Use Application-Level Containers¶
Many scientific applications support storing multiple outputs in a single file format, such as:
- HDF5
- NetCDF
- SQLite databases
Containers
Container formats allow many datasets to be stored within a single file, reducing filesystem overhead and improving I/O efficiency.
Using container formats significantly reduces filesystem overhead.

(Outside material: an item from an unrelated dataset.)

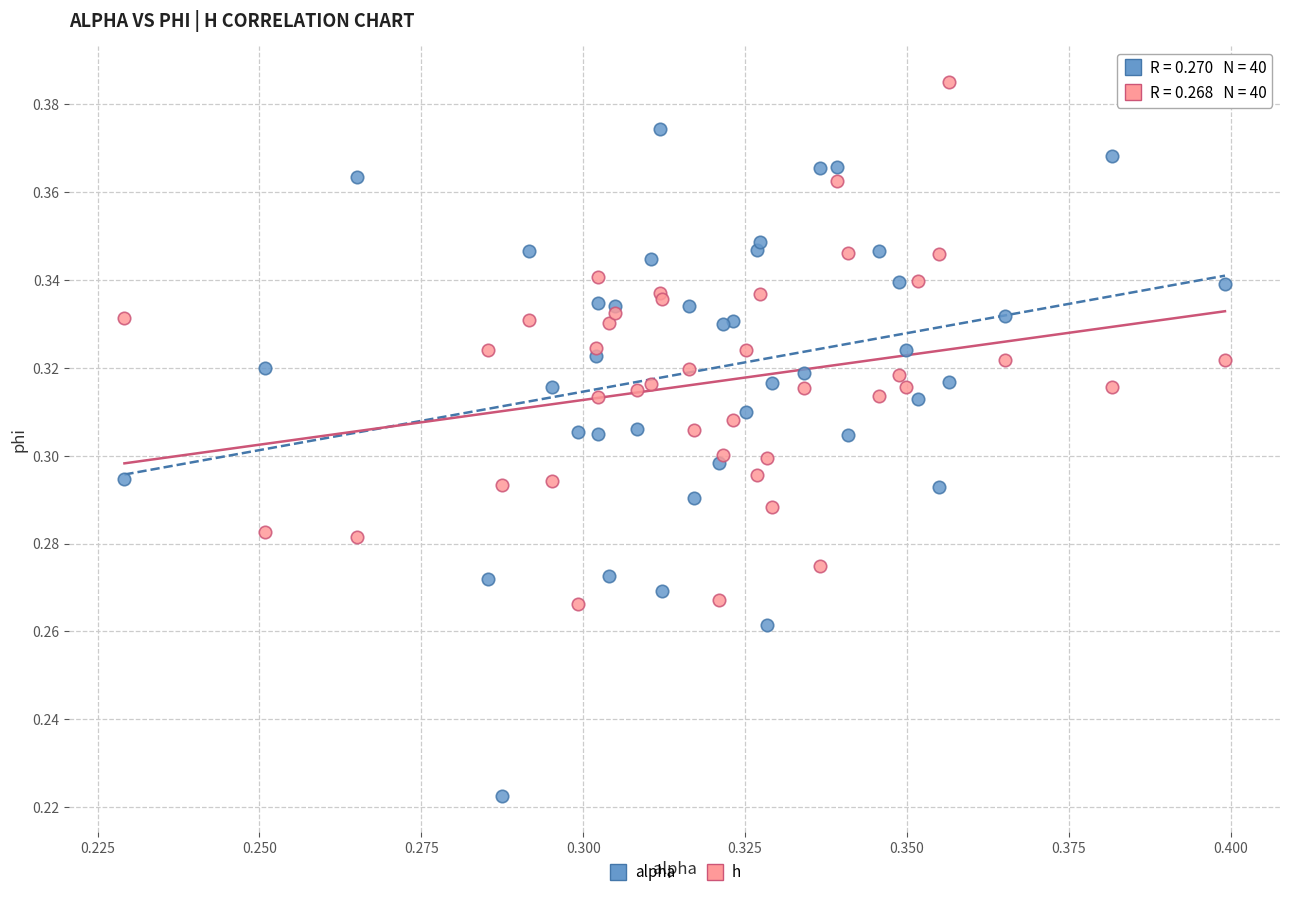

Which series has the widest spread of Y values?

alpha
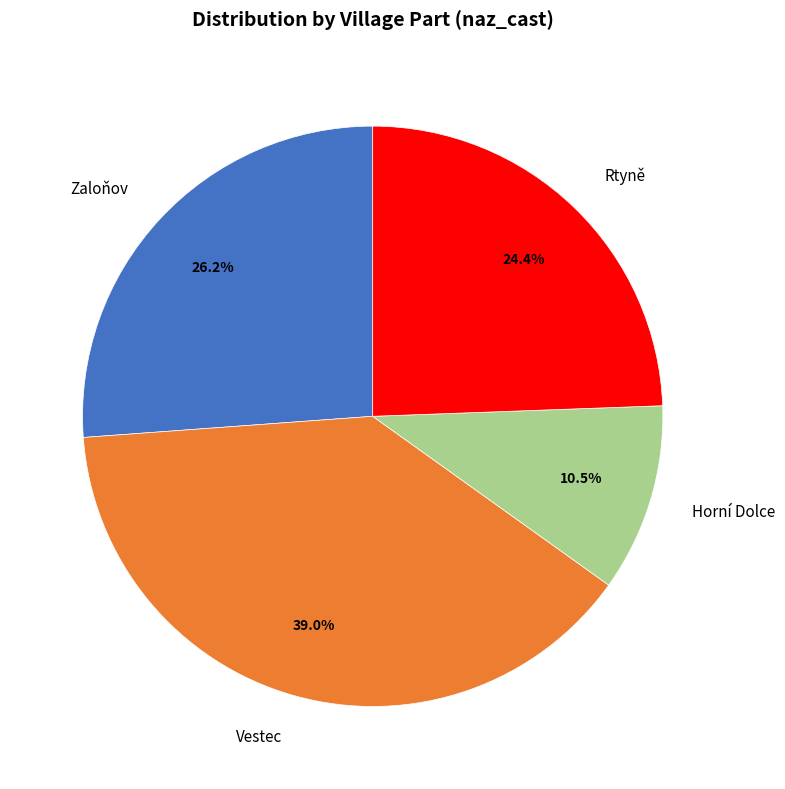

What percentage do Horní Dolce and Rtyně together represent?

34.9%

Stage Data on Scratch During Jobs¶
Workflows generating many temporary files should run on scratch storage whenever possible. Scratch filesystems are optimized for high I/O workloads and temporary data.
/scratch usage
Use /scratch for intermediate files produced during job
execution. Move only the final results to persistent storage.
After the job completes, important results should be archived or moved to persistent storage.
Avoid Extremely Large Directories¶
Directories containing very large numbers of entries may become slow to access.
Instead of storing all files in one directory, organize files into a hierarchical structure. For example:
data/
run_01/
run_02/
run_03/
Note
Splitting files across multiple directories reduces lookup overhead and improves filesystem responsiveness.
Remove Temporary Files¶
Temporary files should be removed once they are no longer needed. This prevents accumulation of unused data and helps maintain good filesystem performance.
File cleanup
Cleaning temporary files regularly helps keep scratch storage available for all users.
Diagnosing File Count Problems¶
To determine how many files exist in a directory, you can run:
find <directory> -type f | wc -l
To inspect disk usage including directories:
du -sh *
Tools such as dust can also help visualize storage usage across
large directory trees.
Archiving Large File Collections¶
When transferring or storing directories containing many files, it is often more efficient to archive them into a single file before moving them between systems.
Example:
tar czf dataset.tar.gz dataset_directory/
This reduces transfer overhead and simplifies data management.